After a stroll under soft streetlights we visit the night market just beyond the walls of the royal palace. Vendors from the surrounding villages and hill tribes line the street under bright red tents displaying everything from flutes, to watercolors, to intricately woven silk textiles.The sea of color extends as far as your eye will let you before your neck snaps you back to check the wares of artisans at the next booth.

After a long and delightful day in this land I had so longed to see, we turned in for the night. We leave the windows open, listening to the song the river plays through the night. Slumber came quickly, but was short lived.

I thought I was dreaming when I first heard the drums and gongs. It was  4:30 in the morning. Surely all the parties had been put to bed by now. I opened my eyes, and the lone light of  night shone down through the slats of the wooden shutters.Then the chanting begins. I look towards the temple across the street. Through the darkness  silhouettes of its  chofa fineals and naga balustrades illuminate in the light of the full moon.

  Rubbing my eyes I realize, this aint no party. This aint no disco. And this definately aint no fooling around. This is the monthly full moon buddhist ceremony that has been practiced here for many years. My eyes and ears adjust to the night. The drum beats, gongs and chanting hail from all parts of the city. I take a seat on the porch bench enjoying the cool morning air.

Beams from the full moon shine through the palm fronds and reflect off the ripples of the Nam Kahn river. Small charcoal fires glow from the alleyways. Cats stretch out along the rooftops, fences and alleys.
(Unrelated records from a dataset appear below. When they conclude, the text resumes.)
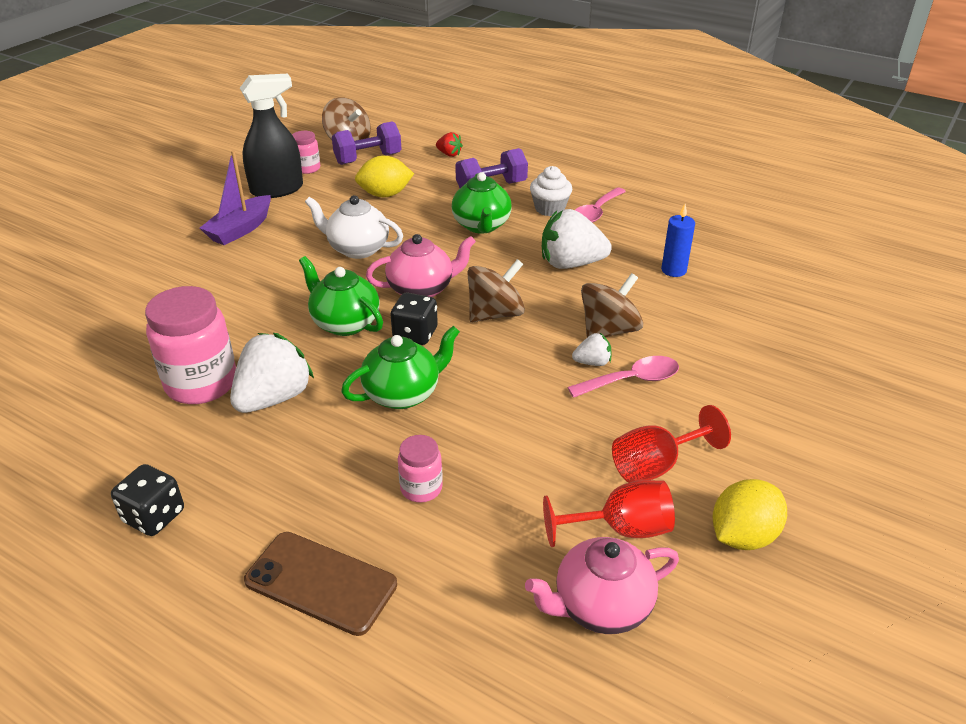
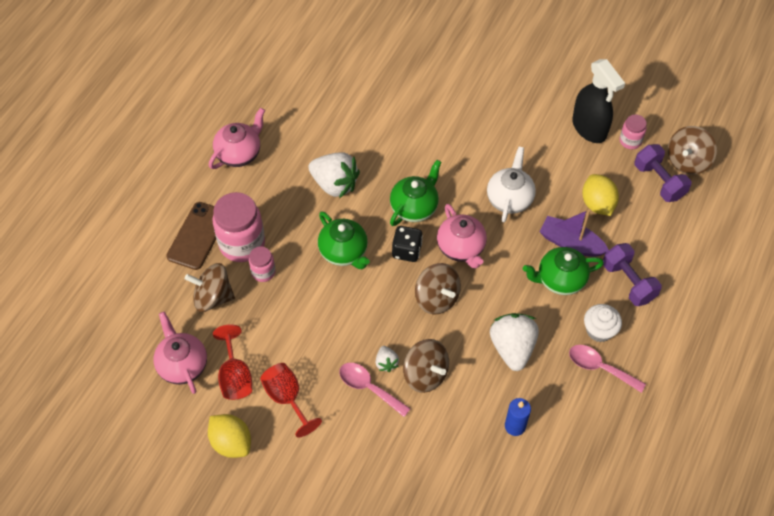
camera: 85 degrees right, 20 degrees up
(154, 516) = (239, 153): black dice -> pink teapot
(201, 383) = (345, 144): pink jar -> pink jar (242, 244)
(240, 229) = (524, 119): purple boat -> purple boat (571, 243)
(449, 154) = (684, 243): red strawberry -> none
(461, 559) = (213, 297): none -> brown spinning top
(631, 380) = (369, 388): pink spoon -> pink spoon turned 150 degrees clockwise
Roosters cajoled the sun to bring forth light, adding their own sharp cries to the deep chants of the monks. Talk about atmosphere. This place has it going on. I put my hands together and raise them to my forehead. I give thanks to all the moments of my life that have brought me here.

Over the whispers, and song of the city I hear my lover stir in our bed. Her eyes open. She smiles. I know today will be the day that I would ask for her hand. My breath is chased away by my heartbeat. Under the shadow of the night a tear rolls down my cheek. I am in the land of my dreams. Dreams that all come true.